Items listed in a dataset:
--- START ---
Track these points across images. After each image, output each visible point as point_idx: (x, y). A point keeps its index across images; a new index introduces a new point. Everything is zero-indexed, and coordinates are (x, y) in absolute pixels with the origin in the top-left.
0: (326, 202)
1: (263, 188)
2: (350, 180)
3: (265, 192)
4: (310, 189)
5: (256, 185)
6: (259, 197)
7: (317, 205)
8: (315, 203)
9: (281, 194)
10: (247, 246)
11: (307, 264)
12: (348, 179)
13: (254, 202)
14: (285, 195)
--- END ---
--- START ---
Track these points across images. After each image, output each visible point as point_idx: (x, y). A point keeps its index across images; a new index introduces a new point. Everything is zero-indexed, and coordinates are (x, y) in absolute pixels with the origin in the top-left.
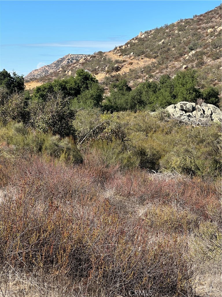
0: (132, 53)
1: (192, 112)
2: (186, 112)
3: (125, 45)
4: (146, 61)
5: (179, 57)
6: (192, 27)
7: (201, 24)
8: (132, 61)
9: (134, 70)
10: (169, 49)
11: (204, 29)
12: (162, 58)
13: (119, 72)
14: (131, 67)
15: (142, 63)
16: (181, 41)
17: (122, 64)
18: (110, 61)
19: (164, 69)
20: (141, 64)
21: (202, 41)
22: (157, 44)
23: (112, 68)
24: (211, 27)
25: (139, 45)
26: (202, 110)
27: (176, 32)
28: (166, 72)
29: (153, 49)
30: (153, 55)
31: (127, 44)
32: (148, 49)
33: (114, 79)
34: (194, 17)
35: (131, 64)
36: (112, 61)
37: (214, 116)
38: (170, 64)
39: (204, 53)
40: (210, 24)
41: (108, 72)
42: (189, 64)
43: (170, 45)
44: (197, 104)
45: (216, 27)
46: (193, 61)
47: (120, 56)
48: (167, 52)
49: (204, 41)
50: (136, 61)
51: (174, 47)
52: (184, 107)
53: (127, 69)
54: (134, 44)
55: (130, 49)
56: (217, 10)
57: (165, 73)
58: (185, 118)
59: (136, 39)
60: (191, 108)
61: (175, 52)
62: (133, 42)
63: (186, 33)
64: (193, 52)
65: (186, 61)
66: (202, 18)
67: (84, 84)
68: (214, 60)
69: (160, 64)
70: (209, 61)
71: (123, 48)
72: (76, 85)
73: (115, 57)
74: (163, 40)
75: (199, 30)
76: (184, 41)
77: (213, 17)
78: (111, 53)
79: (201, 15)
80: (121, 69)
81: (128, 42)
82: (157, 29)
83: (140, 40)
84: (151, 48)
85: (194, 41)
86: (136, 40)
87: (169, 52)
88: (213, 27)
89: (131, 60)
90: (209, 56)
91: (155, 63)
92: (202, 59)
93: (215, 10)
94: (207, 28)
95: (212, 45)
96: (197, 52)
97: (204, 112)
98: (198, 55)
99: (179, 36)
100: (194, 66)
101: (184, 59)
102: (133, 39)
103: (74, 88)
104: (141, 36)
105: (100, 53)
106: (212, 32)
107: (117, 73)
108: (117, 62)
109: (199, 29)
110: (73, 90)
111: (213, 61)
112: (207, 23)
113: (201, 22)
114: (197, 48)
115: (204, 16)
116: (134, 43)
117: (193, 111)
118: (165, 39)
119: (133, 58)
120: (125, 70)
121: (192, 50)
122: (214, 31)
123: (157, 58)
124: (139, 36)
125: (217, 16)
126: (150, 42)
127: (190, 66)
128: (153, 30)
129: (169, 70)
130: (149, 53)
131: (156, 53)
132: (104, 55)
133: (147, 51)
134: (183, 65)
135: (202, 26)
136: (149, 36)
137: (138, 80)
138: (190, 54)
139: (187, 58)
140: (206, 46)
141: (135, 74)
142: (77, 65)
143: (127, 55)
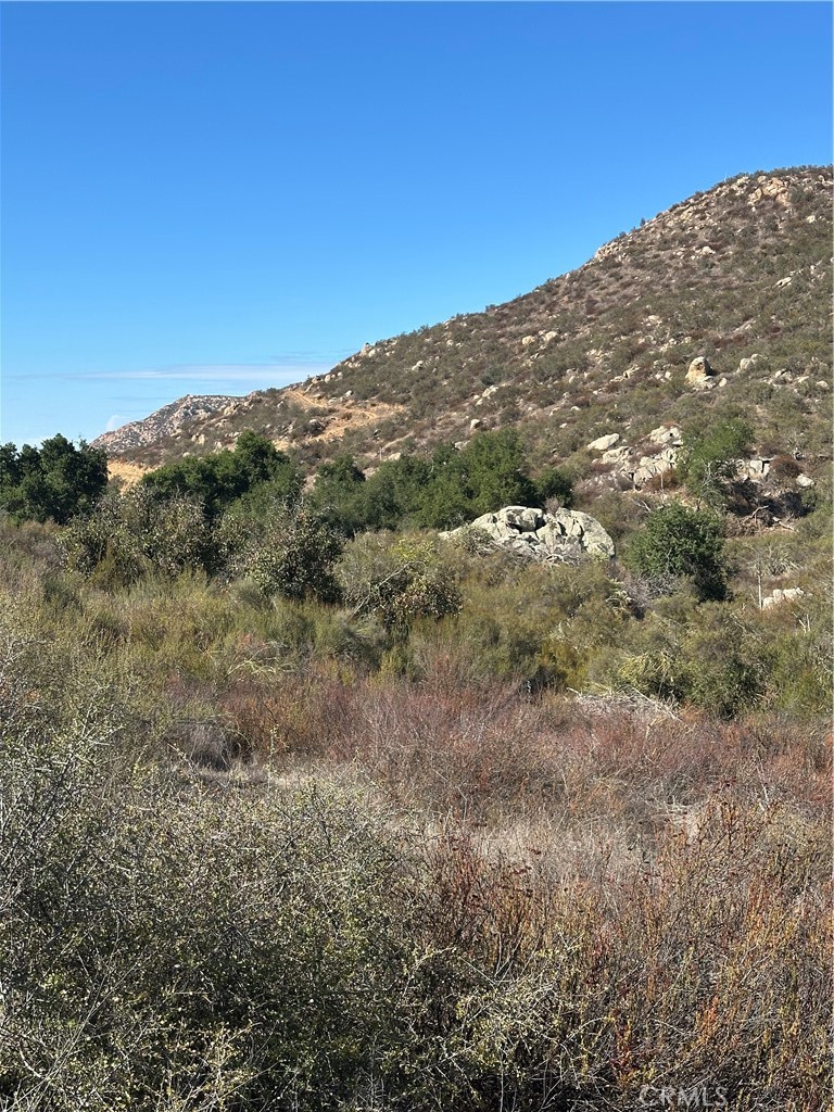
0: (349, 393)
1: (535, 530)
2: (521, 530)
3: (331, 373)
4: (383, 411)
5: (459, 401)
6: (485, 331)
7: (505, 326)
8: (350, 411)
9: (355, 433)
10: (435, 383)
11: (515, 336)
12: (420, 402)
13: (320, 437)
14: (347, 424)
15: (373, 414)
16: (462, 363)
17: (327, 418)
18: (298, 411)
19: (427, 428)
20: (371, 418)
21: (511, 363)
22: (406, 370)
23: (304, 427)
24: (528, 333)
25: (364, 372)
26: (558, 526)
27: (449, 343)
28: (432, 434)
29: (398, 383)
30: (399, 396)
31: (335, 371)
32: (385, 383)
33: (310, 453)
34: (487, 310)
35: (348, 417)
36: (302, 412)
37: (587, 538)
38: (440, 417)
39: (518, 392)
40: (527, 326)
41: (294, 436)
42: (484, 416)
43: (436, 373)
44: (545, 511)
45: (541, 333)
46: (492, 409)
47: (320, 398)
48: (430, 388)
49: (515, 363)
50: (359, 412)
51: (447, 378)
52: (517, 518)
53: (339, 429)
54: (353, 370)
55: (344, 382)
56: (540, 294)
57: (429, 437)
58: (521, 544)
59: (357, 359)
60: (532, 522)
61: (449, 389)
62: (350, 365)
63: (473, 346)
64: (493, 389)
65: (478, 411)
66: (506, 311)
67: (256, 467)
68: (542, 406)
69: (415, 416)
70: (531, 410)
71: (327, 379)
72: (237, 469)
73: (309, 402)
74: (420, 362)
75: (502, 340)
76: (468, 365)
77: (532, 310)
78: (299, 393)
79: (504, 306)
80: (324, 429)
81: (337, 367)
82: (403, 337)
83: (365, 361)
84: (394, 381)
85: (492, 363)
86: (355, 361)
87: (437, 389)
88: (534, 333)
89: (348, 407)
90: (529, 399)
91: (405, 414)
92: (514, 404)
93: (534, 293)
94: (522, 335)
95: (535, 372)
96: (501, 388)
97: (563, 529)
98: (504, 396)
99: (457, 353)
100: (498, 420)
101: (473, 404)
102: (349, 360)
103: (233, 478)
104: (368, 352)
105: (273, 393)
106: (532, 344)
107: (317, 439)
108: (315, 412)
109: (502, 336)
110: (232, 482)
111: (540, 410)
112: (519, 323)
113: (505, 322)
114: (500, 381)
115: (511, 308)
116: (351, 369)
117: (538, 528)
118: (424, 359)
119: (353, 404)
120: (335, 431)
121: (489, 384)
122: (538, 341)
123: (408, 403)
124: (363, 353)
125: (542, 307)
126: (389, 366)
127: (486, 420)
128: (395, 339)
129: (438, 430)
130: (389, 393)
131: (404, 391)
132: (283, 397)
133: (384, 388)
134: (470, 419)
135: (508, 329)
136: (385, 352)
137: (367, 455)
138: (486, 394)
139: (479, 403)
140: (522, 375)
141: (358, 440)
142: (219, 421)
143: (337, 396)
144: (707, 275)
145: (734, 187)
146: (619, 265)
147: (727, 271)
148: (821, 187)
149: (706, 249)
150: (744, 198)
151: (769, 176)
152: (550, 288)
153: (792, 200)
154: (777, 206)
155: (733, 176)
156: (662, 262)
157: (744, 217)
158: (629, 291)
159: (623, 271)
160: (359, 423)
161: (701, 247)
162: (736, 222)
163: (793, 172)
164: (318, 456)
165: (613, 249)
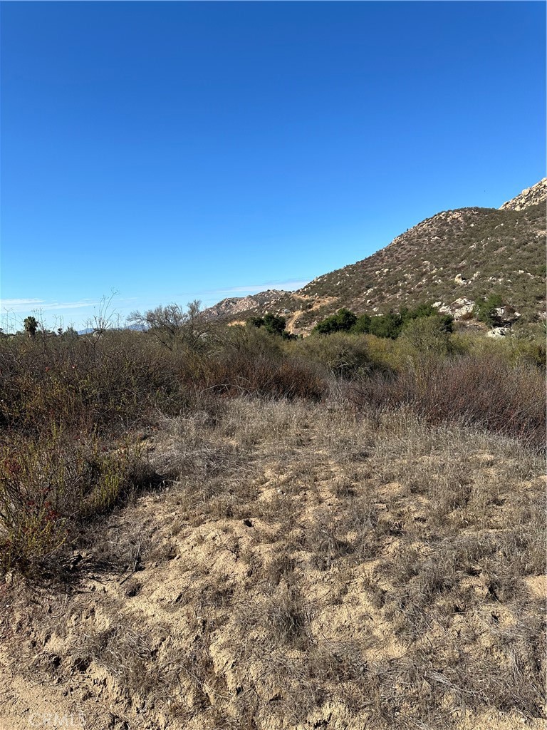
--- END ---
Work instruction: Look above for the line with "82: (157, 29)" and the line with "104: (141, 36)". Write out those two lines and all the lines between them, exactly, and no others.

Final answer:
82: (157, 29)
83: (140, 40)
84: (151, 48)
85: (194, 41)
86: (136, 40)
87: (169, 52)
88: (213, 27)
89: (131, 60)
90: (209, 56)
91: (155, 63)
92: (202, 59)
93: (215, 10)
94: (207, 28)
95: (212, 45)
96: (197, 52)
97: (204, 112)
98: (198, 55)
99: (179, 36)
100: (194, 66)
101: (184, 59)
102: (133, 39)
103: (74, 88)
104: (141, 36)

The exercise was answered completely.